In che modo si potrebbero spingere le aziende a offrire maggiori tutele, contrattuali e salariali, senza ricorrere a strumenti che gravino sulla fiscalità generale?
La chiave sta nella bilateralità e nella mutualizzazione di prestazioni che servono molto al lavoratore e che possono essere finanziate in modo collettivo. Le aziende devono capire che il lavoro ha bisogno di tutele, ma è vero anche che stiamo parlando di un mercato del lavoro non stabile, frammentato, nel quale i rapporti sono scostanti e discontinui. Oggi più di ieri serve avere un fondo mutualistico che fornisca prestazioni utili ai lavoratori.
Più in generale, qual è il suo giudizio sull’andamento e la qualità dell’occupazione, alla luce degli ultimi dati diffusi?
Da due anni l’occupazione in Italia cresce pressoché ininterrottamente, e abbiamo recuperato i livelli pre-crisi. Tuttavia, dalla seconda metà del 2016, sono stati i contratti a termine a trainare la crescita, mentre i contratti a tempo indeterminato da fine 2016 hanno iniziato addirittura a ridursi, nonostante la ripresa economica e nonostante gli incentivi. Questi dati trovano una parziale spiegazione nella fisiologia dei comportamenti economici: le aziende non si fidano ad assumere a tempo indeterminato finché non si trovano di fronte ad una ripresa economica ben consolidata.

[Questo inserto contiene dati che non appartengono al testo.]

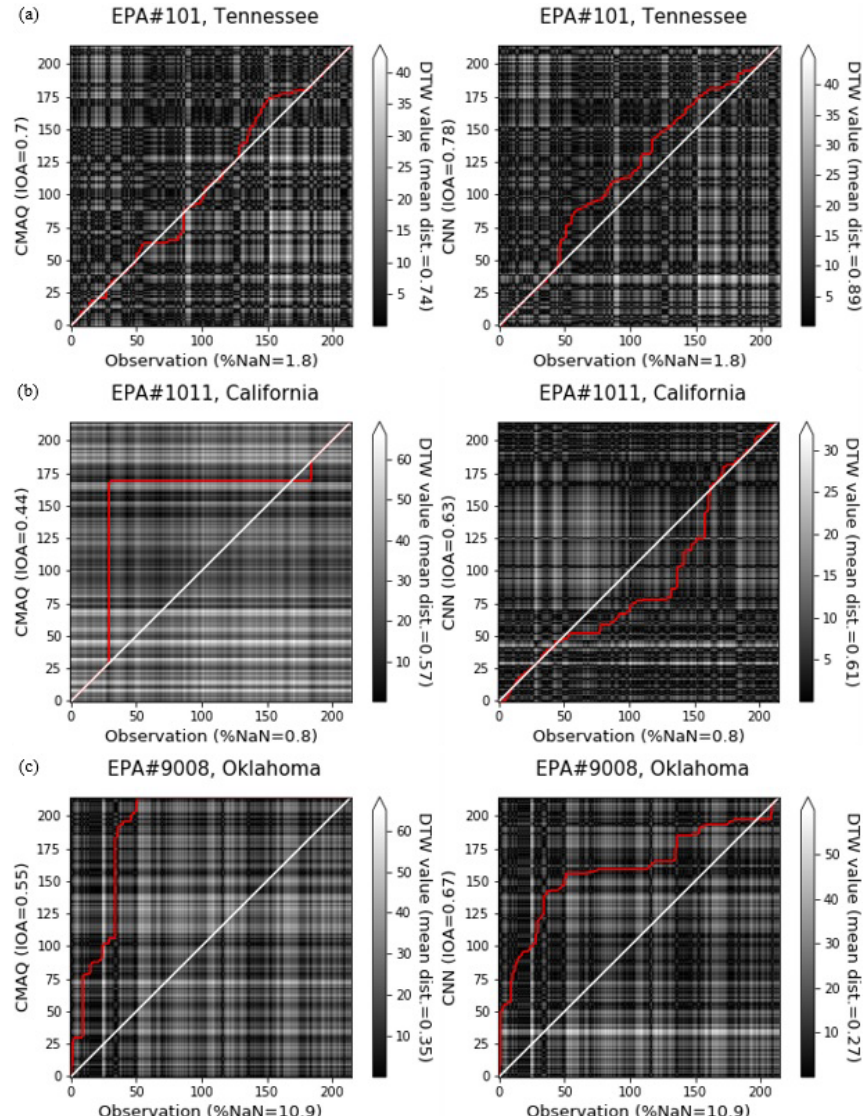
Figure 9. Comparison of the distance analysis of CMAQ and CMAQ-CNN predictions for EPA stations (a) no. 101 (Tennessee), (b) no. 1011 (California), and (c) no. 9008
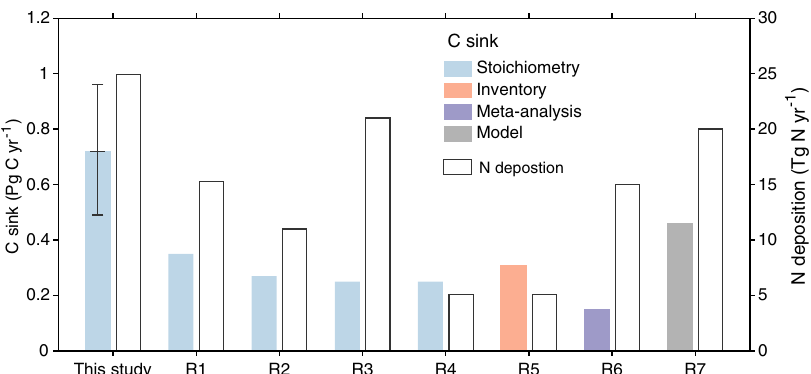
Fig. 4 Estimates of C sink in global forests due to atmospheric N deposition. In the current study, the C sink estimated due to N deposition (24.9Tg N yr − 1 ) on lands with >10% forest cover assumes that 80% of atmospheric N retained in the soil is immobilized in the soil organic matter (see Method). The contribution of NH x and NO y deposition to the total N-induced C sink in the global forests is shown in Supplementary Table 7. The error bar for the current study indicates mean ranges with 95% con fi dence interval ( n = 24,000, derived from four N deposition data×6C/N data×1000 Monte Carlo) (Method). Estimated C sinks induced by N deposition in global forest ecosystems reported by previous studies (R1-R7) which distinguished the effects of N deposition on C sinks are presented for comparison. References R1, R2, R3, R4, R5, R6, and R7 are De Vries et al. 36 , Du and de Vries 37 , Wang et al. 41 , Nadelhoffer et al. 19 , Thomas et al. 40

Esistono tuttavia anche comportamenti meno fisiologici e talvolta spregiudicati: è spesso proprio il caso di alcune aziende che lavorano con piattaforme digitali, dai lavoratori interinali di Amazon ai riders dei giganti delle consegne di cibo a domicilio. A problemi complessi vanno date risposte riflettute ed articolate: oltre a politiche per consolidare la crescita economica, vanno rafforzate le politiche attive e va mantenuto e potenziato il principio per cui il lavoro stabile deve costi meno di quello a termine. Auspichiamo che su tutta la delicata partita del lavoro si apra un confronto tra governo e parti sociali.